In questo momento storico, di vite sospese, almeno in occidente, anche l’intrattenimento soffre. Cinema, teatro, opera, balletti, tutto si è fermato, perché il futuro si nutre dell’energia delle anime in movimento. E allora, ci sovviene il ricordo della danza, da quella classica a quella moderna, come l’abbiamo conosciuta noi del popolo.

L’espressione fisica legata alla musica è vecchia come il mondo, ma entra di forza nelle nostre case con l’avvento della televisione. Le prime coreografie hanno fatto molto sorridere i critici nostrani, ma la tradizione italiana era come la nostra musica, non partiva dal jazz e dal vaudeville: era lenta, quasi enfatica,  non per questo i vecchi professionisti valevano meno delle stelline che arrivavano da lontano, o da quelle caserecce che le imitavano. Nomi come Paolo Gozlino ed Elena Sedlak oggi non dicono più nulla, azzerati prima dai “testapiedi, pieditesta” di Don Lurio, in seguito dagli emuli di Hair e Chorus Line – naturalmente non parleremo dei finti ballerini alla John Travolta, mosso solo dal gioco delle inquadrature o, a casa nostra, Adriano Celentano, macchietta di un danzatore, mimo al limite anche abile, ma senza strutture tersicoree a sostenerlo.

Il mondo d queste libellule è spocchioso, la fatica del movimento organizzato in figure sfibra, e consuma anche il sistema nervoso; la disciplina rende schiavi, perfino nelle movenze quotidiane. Se sei un vero ballerino, si deve vedere anche quando stai fermo e devi sembrare un dio dell’Olimpo che si concede al respiro della folla. Rudolph Nureyev e Carla Fracci appartenevano a questa quota stellare, e si odiavano: in quello scenario, l’uomo e la donna esprimono una grazia apparente, che cela la sex war.

Il siparietto coreografico di norma interrompeva, negli show del sabato sera, le parti comiche che preferivamo, e pochi lo apprezzavano. La situazione cambiò quando arrivarono professionisti che nessuno sembra voler ricordare, come la strepitosa Stefania Rotolo, mancata nel 1981, a 29 anni, vera innovatrice dei polverosi break visti fino a quel momento. Fu lei, in coppia con il caraibico/romano Sammy Barbot, a portare un soffio di novità nel programma Piccolo Slam, del 1977, e non Heather, ma l’americanina con la faccia da calabrese resta l’apparente icona del cambiamento.

+--

- ESERCIZIO:
Trascrivi il passo del brano sulla danza in televisione da "Il mondo d queste" fino a "la sex war." incluso. Le voci riportate qui non hanno alcun legame con il brano.

+--

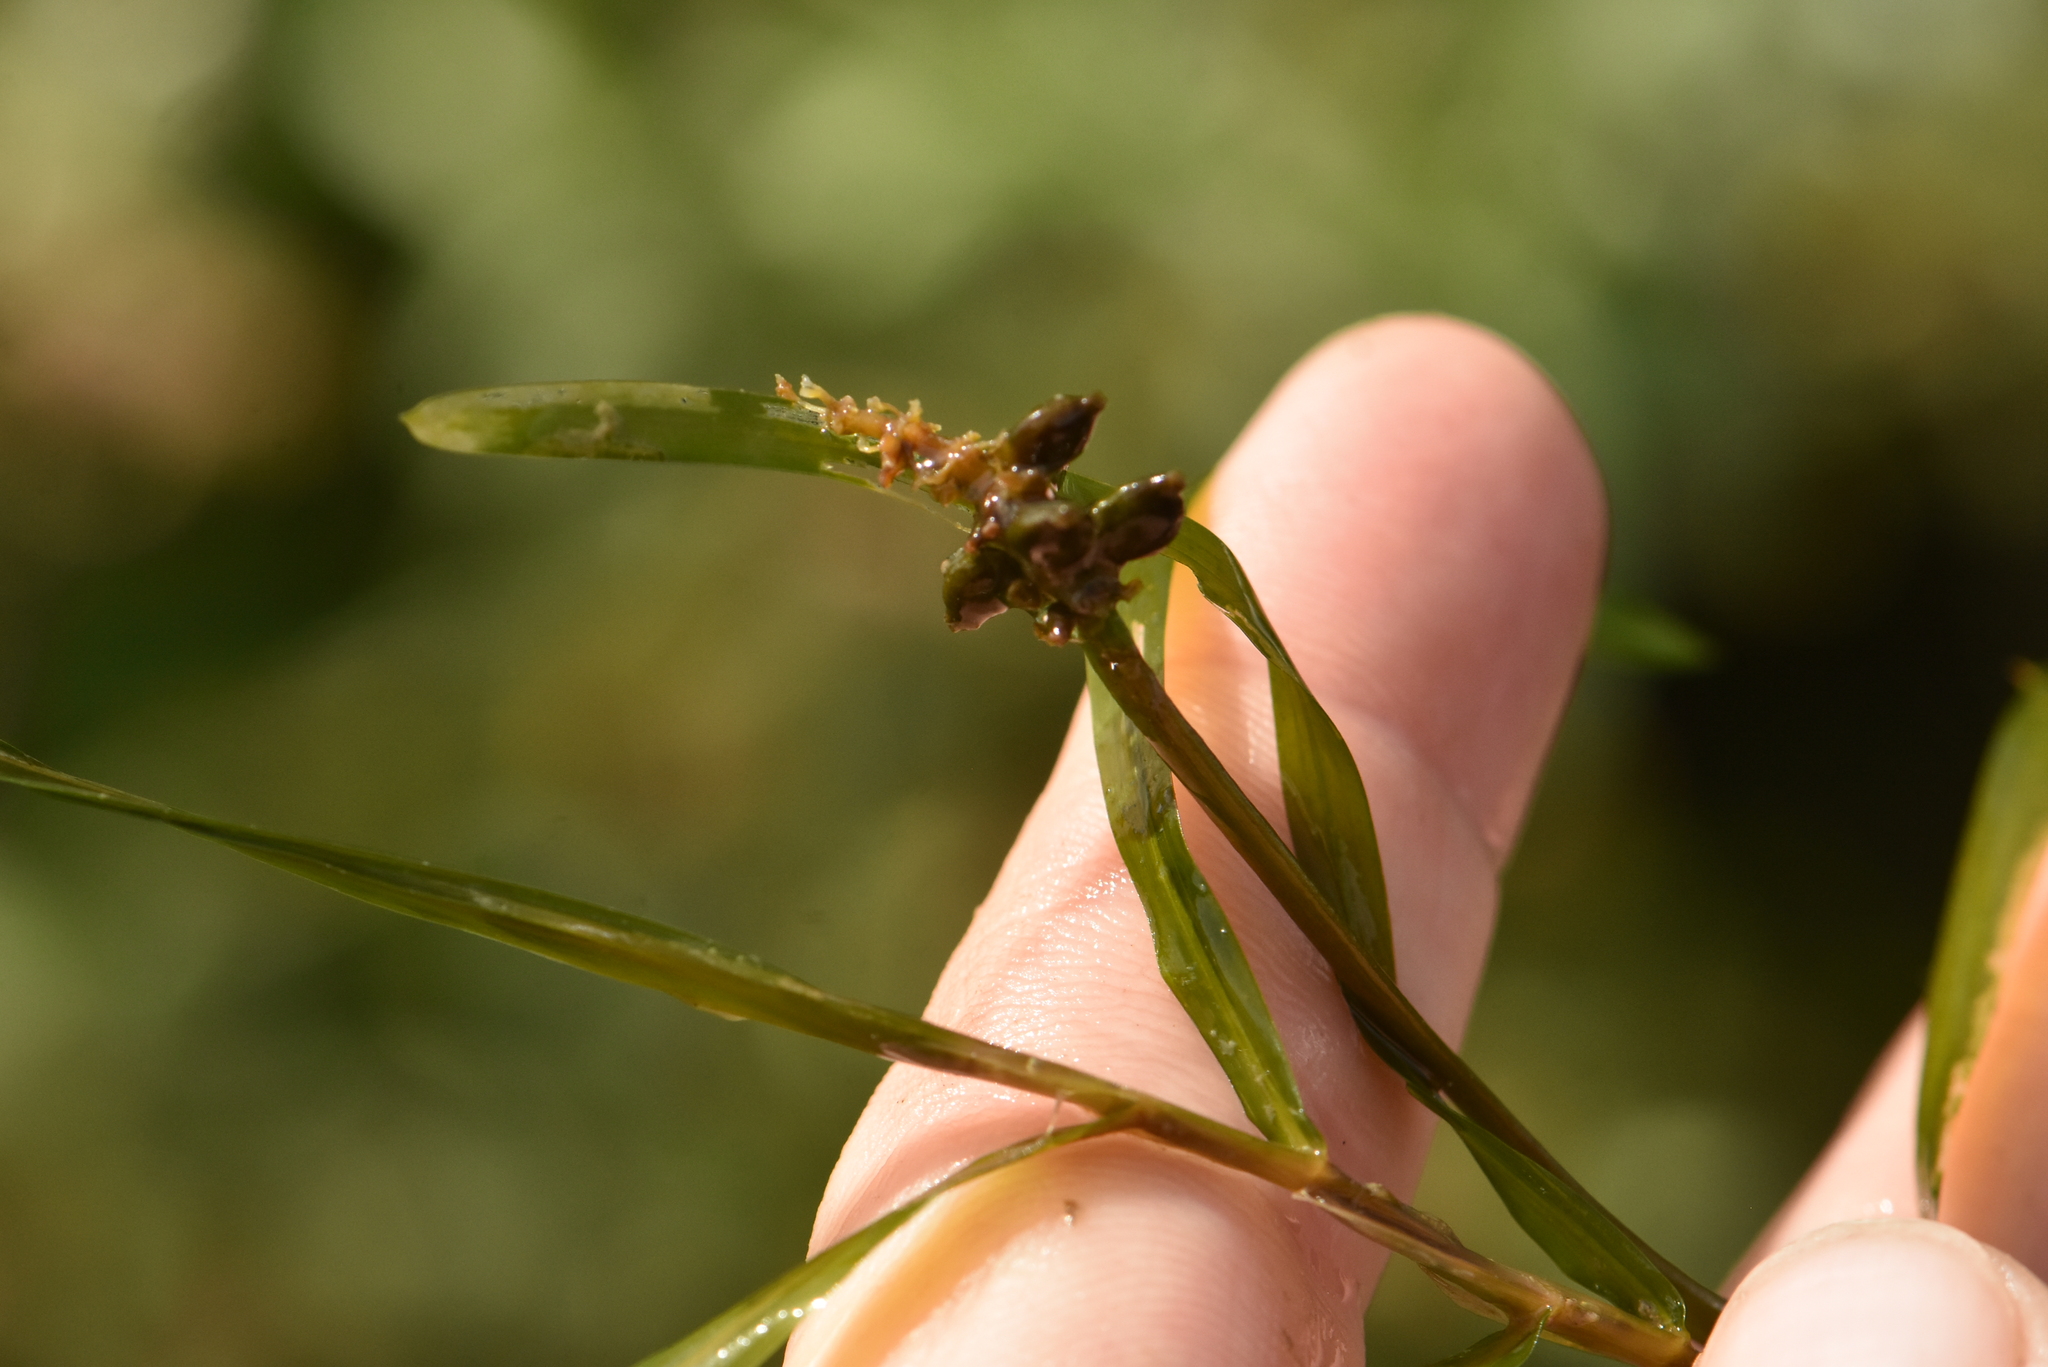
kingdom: Plantae
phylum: Tracheophyta
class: Liliopsida
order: Alismatales
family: Potamogetonaceae
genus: Potamogeton
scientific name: Potamogeton acutifolius
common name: Sharp-leaved pondweed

+--

- RISPOSTA:
Il mondo d queste libellule è spocchioso, la fatica del movimento organizzato in figure sfibra, e consuma anche il sistema nervoso; la disciplina rende schiavi, perfino nelle movenze quotidiane. Se sei un vero ballerino, si deve vedere anche quando stai fermo e devi sembrare un dio dell’Olimpo che si concede al respiro della folla. Rudolph Nureyev e Carla Fracci appartenevano a questa quota stellare, e si odiavano: in quello scenario, l’uomo e la donna esprimono una grazia apparente, che cela la sex war.